──────── PROVIDED ENTRIES

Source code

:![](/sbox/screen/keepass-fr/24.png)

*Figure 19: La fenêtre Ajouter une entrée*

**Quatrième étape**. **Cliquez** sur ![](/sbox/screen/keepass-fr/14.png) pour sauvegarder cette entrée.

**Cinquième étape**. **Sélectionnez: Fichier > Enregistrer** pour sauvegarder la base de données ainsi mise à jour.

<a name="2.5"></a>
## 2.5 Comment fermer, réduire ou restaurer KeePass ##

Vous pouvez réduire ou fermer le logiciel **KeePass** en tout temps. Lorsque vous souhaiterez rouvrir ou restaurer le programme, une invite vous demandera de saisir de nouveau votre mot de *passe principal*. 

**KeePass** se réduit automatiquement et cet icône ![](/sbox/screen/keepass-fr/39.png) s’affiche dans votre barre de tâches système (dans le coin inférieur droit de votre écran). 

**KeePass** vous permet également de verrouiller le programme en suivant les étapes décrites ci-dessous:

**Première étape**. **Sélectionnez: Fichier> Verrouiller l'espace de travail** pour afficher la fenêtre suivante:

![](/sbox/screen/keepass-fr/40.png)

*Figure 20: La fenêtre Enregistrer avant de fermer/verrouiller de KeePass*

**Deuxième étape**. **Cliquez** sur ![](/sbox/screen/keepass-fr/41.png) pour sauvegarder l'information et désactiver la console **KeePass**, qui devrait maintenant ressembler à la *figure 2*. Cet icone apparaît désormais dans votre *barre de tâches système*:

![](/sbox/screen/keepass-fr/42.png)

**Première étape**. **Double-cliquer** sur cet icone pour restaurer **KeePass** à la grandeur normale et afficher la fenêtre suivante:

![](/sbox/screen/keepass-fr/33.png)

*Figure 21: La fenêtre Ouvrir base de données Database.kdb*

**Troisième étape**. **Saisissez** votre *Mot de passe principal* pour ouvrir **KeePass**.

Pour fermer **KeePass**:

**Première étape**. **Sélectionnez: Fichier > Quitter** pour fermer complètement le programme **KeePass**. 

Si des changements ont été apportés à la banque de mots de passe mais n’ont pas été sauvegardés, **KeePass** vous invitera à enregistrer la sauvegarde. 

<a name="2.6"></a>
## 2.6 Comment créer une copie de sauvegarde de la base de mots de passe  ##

────────────────

YOUR INSTRUCTIONS — The word "passe" occurs on some lines of the entries. Work out how many such lines there are and reply with the number alone.

RESPONSE TO THE TASK — 4